Site icon MediaCat

İK’nın yeni sorumlulukları

İK'nın yeni sorumlulukları

“Bizim işimiz algıları şekillendirmek, dolayısıyla yarattığımız hikâyeler kimseyi dışlamamalı. Bu artık bir seçim değil, ciddiye alınması gereken bir misyon” diyor VML Dahiliyet ve Kültürel Rezonans Direktörü God-is Rivera. Rivera, büyük bir değişimin eşiğindeki ABD’de, bir zamanlar azınlık olarak görülen ancak artık çoğunluğa erişen toplumsal cinsiyet gruplarının temsiline dair dikkat edilmesi gereken noktalara ışık tutuyor.

İK’nın yeni sorumlulukları

Büyük bir değişimin eşiğindeyiz.

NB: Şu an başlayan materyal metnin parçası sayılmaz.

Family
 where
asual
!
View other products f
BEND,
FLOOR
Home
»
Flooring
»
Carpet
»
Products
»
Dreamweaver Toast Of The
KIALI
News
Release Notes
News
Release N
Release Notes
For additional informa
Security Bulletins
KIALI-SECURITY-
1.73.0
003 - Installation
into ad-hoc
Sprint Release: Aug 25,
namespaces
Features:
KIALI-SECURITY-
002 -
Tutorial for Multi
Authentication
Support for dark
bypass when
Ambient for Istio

Azınlık olarak düşünülen gruplar artık bu ülkede (ABD’de) çoğunluğa erişiyor. Buna LGBTQIA grubu, kendilerini nötr cinsiyet olarak tanımlayanlar ve dinî özgürlüğü arayanlar gibi kesimlerin toplum tarafından kabulü eklenince önceden medyada temsili yaygın olmayan kesimlerin, toplumu böylesine etkileyen bir mecrada temsil istediğini görüyoruz. İnsanlar artık ilişkilere aç ve markaların kim olduğunu bilmek istiyorlar. Tüketiciler hangi markaları evlerine yemeğe davet etmek isteyeceklerini ve hangileriyle oturup bir şeyler içmek isteyeceklerini bilmek istiyorlar. Hatta hangi markaların kutuplaştırıcı olduğunu da… İnsanlar bağlanmak, hissetmek, anlaşılmak, görülmek ve kendilerini güçlü hissetmek istiyorlar.

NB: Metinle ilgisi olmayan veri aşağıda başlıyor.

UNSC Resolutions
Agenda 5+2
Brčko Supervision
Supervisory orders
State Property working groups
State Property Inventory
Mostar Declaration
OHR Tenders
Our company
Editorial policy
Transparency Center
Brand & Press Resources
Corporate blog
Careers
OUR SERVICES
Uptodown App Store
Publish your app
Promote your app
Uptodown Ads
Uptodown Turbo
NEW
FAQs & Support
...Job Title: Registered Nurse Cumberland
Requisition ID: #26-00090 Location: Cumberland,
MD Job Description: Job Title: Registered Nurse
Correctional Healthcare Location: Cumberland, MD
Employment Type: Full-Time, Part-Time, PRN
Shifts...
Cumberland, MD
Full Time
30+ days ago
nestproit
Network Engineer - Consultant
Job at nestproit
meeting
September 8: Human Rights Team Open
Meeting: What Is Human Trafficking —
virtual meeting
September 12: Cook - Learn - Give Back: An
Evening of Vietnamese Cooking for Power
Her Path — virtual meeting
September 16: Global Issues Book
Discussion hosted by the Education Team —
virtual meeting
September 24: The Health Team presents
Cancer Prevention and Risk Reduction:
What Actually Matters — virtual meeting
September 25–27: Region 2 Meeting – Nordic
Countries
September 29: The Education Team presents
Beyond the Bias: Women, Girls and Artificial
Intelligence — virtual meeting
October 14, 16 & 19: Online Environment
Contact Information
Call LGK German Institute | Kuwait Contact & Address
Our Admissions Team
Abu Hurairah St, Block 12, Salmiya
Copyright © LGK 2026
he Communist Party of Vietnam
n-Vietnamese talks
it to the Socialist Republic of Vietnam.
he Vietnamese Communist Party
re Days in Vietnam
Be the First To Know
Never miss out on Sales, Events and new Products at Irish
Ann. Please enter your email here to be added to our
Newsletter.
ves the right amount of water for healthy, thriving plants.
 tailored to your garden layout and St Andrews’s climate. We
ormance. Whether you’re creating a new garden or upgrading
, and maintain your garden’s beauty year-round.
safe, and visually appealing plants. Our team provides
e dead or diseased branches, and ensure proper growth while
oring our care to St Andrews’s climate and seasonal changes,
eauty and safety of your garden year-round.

Çoğunlukla beyaz, erkek ve natrans kültürlerin domine ettiği bu sektör yaratıcı, stratejik, nitelikli ve değerli olarak algılanabilmeyi dar kalıplarla tanımlıyor. Bunun sonucu olarak ortaya iletişim kurmaya çalıştığı dünyayı anlamayan ve ona benzemeyen bir sektör çıkıyor.

Hayatta kalma mücadelesi

Sorumluluklarımızı aklımızda bulundurmalıyız. Bizim işimiz algıları şekillendirmek, dolayısıyla yarattığımız hikâyeler kimseyi dışlamamalı. Bu artık bir seçim değil, ciddiye alınması gereken bir misyon.

Sektörün yaratıp sürdürdüğü bu homojen, dominant ve güçlü kültür belirli önyargılar yaratıyor, gerçek dünyaya yansıması olan ve belirli kesimleri tehlikeye sokabilecek önyargılar…

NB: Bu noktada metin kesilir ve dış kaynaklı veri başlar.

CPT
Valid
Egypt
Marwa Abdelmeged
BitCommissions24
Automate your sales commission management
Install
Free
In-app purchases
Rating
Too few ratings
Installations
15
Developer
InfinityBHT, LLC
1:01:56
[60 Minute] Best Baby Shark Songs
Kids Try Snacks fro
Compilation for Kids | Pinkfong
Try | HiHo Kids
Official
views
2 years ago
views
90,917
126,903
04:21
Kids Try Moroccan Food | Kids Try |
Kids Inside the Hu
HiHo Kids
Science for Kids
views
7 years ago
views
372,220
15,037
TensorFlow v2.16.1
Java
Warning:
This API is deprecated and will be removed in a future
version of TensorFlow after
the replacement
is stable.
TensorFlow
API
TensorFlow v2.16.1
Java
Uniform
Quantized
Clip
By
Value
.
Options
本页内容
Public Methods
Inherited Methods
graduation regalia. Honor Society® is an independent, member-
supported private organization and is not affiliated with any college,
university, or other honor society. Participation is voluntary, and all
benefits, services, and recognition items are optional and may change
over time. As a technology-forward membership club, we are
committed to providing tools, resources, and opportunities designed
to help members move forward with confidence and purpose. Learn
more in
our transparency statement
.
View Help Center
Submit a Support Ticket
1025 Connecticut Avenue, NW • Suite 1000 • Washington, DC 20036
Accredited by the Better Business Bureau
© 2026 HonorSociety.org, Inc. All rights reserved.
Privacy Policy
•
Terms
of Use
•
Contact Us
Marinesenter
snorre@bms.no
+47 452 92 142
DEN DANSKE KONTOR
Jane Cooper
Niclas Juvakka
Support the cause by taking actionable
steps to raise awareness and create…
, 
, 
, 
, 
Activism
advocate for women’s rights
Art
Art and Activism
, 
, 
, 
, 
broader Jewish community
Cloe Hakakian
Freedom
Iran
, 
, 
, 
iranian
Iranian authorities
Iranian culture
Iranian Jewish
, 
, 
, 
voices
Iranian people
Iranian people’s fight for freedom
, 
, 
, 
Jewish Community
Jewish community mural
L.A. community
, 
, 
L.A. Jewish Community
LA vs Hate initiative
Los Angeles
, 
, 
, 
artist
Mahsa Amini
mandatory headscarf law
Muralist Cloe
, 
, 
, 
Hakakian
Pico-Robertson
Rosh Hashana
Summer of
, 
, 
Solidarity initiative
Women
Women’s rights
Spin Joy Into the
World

“Hayatta kalma” düşüncesi akla ilk olarak bu sektörde temsili olmayan grupları getiriyor. Farklı ırklara mensup kişilerden LGBTQIA grubuna ve engellilere tüm bu gruplar günlük hayatlarını çoğunlukta olmadıkları ve çoğu zaman baskı gördükleri bir dünyada hayatta kalmaya çalışmakla geçiriyorlar. İçinde bulunduğumuz sektör çoğunlukla kimliklerini hayatta kalma mücadelesinden edinmiş olanlardan değil, ayrıcalıklılardan oluşuyor.

Zaman, hayatta kalmayı en temel bağlamında anlayanları anlama ve onlardan öğrenme zamanı. Bu grupları dinlemeli, onlardan öğrenmeli ve onların sektörün öncülüğünü yapmalarına izin vermeliyiz. Çünkü bunu yapamazsak bu sektör hayatta kalamaz.

Sisteminizi değiştirin

Artık hiçbirimiz sektördeki çeşitlilik probleminin ciddiliğinin farkında olmadığımızı söyleyemeyiz. Son 100 senedir ağlarını ören bu önyargıların ve problemlerin kolay bir çözümünün olmadığını anlamalıyız ve problemi düzeltmek için adımlar atmalıyız.

Çeşitliliği bir insan kaynakları sorumluluğu haline getirerek bu problemi çözmeye başlayabiliriz. IK departmanları işe alım konusunda çeşitliliğe ve dahiliyete dikkat ediyor. Fakat IK liderleri diğer departmanların liderleriyle konuşarak şirketin çeşitliliğe ve dahiliyete olan bağlılığı konusunda işbirliği yapmalılar.

İşinizi nasıl yaptığınızı ve şirketinizin yapısını denetleyin. İşin nasıl dağıtıldığını belirleyen prosedürleri tekrar gözden geçirin ve bu prosedürü daha kucaklayıcı olabilecek şekilde değiştirin. Yaratıcı brief’ten data analizine, yaratmak ve yönetmek için kullandığımız sistemleri değiştirecek, herkesin aidiyet hissedebileceği bir kültür oluşturma konusunda sorumlu tutulacağı yeni bir sistem oluşturmaya odaklanmalıyız.

Çeşitliliği ve dahiliyeti sadece işe alımın bir parçası değil; işimizin her bir bölümünün işleyişinin bir parçası haline getirmeliyiz. Sonuçta bu evrimi gerçekleştirebilmek işimizin hayatta kalıp kalamayacağını belirleyecek.